(Source extract)

June 11, 2003

Shorts, 6/11.

Harry Knowles "Well Moriarty certainly stirred up the shit yesterday didn't he?" He certainly did. Harry Knowles is talking about the rant that launched a thousand replies at Ain't It Cool News, the one by Drew McWeeny blasting the scores of people who have, weeks before the movie's premiere, posted pans of Ang Lee's The Hulk based on an unpolished work print circulating out there. The mystery of how it got out in the first place is the subject of a brief report in the Los Angeles Times, but for David Poland, the long-term story here - very long-term; his ruminations come in two parts - is the evolution of AICN, and by extension, the evolution of the film industry as it scrambles to simultaneously protect itself from, and of course, use online vortexes like AICN.

Meantime, there are festivals to keep up with and, for Leonard Klady in Movie City News, tomorrow's opening of the Los Angeles Film Festival is an opportunity to consider how the "surfeit of film festivals" in general has also prodded the evolution of the industry. Jessica Hundley, in the LAT, sticks closer to the LAFF itself, but though organizers are giving it their best shot, both writers agree that LA has a long way to go before it's got a major festival in the city.

But major may not always be better. There's a lot to be said for focus and a manageable schedule, for organizers and viewers alike. The San Francisco Black Film Festival, for example, begins today and runs for a modest five days (I get a few words in on it here) and the San Francisco Bay Guardian critics prep for their city's International Lesbian and Gay Film Festival with capsule reviews of highlights, Dennis Harvey's take on the state of camp ('It's a reverse elitism that understands how - with a little wishful thinking on the part of the viewer - the excesses, foibles, and clichés of 'normal' society can be seen to parody themselves") and Lynn Rapoport's piece on Barbara Teufel's Gallant Girls ("Part documentary, part drama, the film is an accounting of the years between 1987 and 1991 in the West Berlin district of Kreuzberg, as lived through by a group of anarchist punks battling the state, the press, and the International Monetary Fund").

(End Source extract)

[Brief]
Extend the film news roundup above with new prose that follows on from its last sentence about the San Francisco festivals.

(Input data)

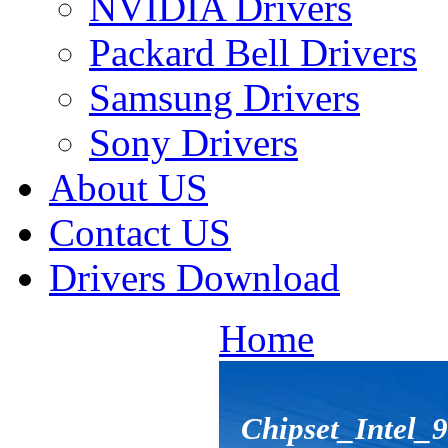
NVIDIA Drivers
Packard Bell Drivers
Samsung Drivers
Sony Drivers
About US
Contact US
Drivers Download
Home
Chipset_Intel_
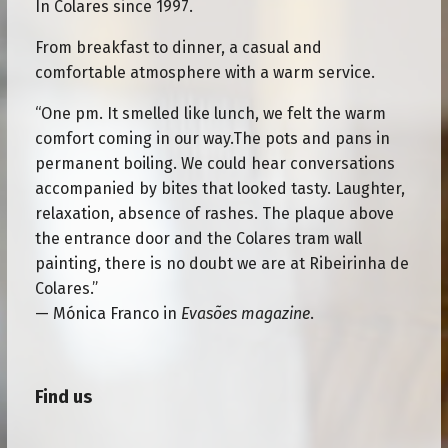
In Colares since 1997.
From breakfast to dinner, a casual and
comfortable atmosphere with a warm service.
“One pm. It smelled like lunch, we felt the warm
comfort coming in our way.The pots and pans in
permanent boiling. We could hear conversations
accompanied by bites that looked tasty. Laughter,
relaxation, absence of rashes. The plaque above
the entrance door and the Colares tram wall
painting, there is no doubt we are at Ribeirinha de
Colares.”
— Mónica Franco in
Evasões magazine
.
Find us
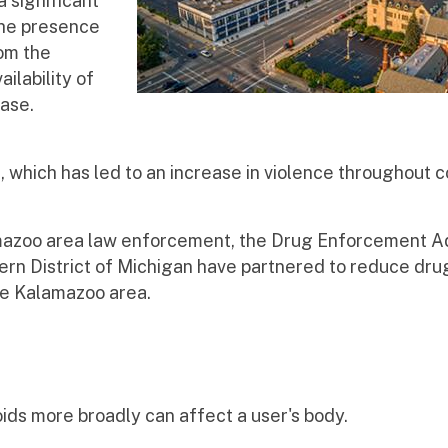
 significant
The presence
om the
ilability of
rease.
hich has led to an increase in violence throughout c
azoo area law enforcement, the Drug Enforcement Ad
ern District of Michigan have partnered to reduce drug
the Kalamazoo area.
ids more broadly can affect a user's body.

(End Input data)

[Output for this task]
Trouble in Paradise "Hedonism was never more nonchalant," enthuses J. Hoberman as he reintroduces Trouble in Paradise and provides a swift overview of the career of its director, Ernst Lubitsch, on the eve of a 34-film retro at NYC's Film Forum.

A relatively new issue of The Film Journal is up, with more on "Fringe Cinema," a talk with Gus Van Sant about Gerry and Elephant and pieces on digital filmmaking, New Queer Cinema, Caligari, Hal Hartley, Elizabeth, Groundhog Day and a healthy batch of reviews.

Stanley Kauffmann huffs and puffs and announces in the New Republic that he'll review serious science fiction but won't bother with any of the Matrix films. "Adolescent fodder," he snorts. I've always kind of liked Kauffmann, remember seeing him on Dick Cavett when I was a kid, but heavens, I'm afraid his age is beginning to show.

For Anime News Network, Jonathan Mays interviews Cindy Yamauchi, a key animator for Akira, Ranma ½, and Record of Lodoss War: "If you absolutely want to be anime animator, I suggest first learning Japanese. There's absolutely no way around that; you need to know the language. I don't care how creatively talented you are. It doesn't mean anything if you can't communicate."

In Salon, David Ng interviews Amir Naderi, "an Iranian-born director who, after revolutionizing cinema in his own country, moved to the United States in the early 1980s and has been working here ever since." I particularly like this comment: "New York for me is not America. It is its own country." Sometimes a foreigner's eyes see clearest.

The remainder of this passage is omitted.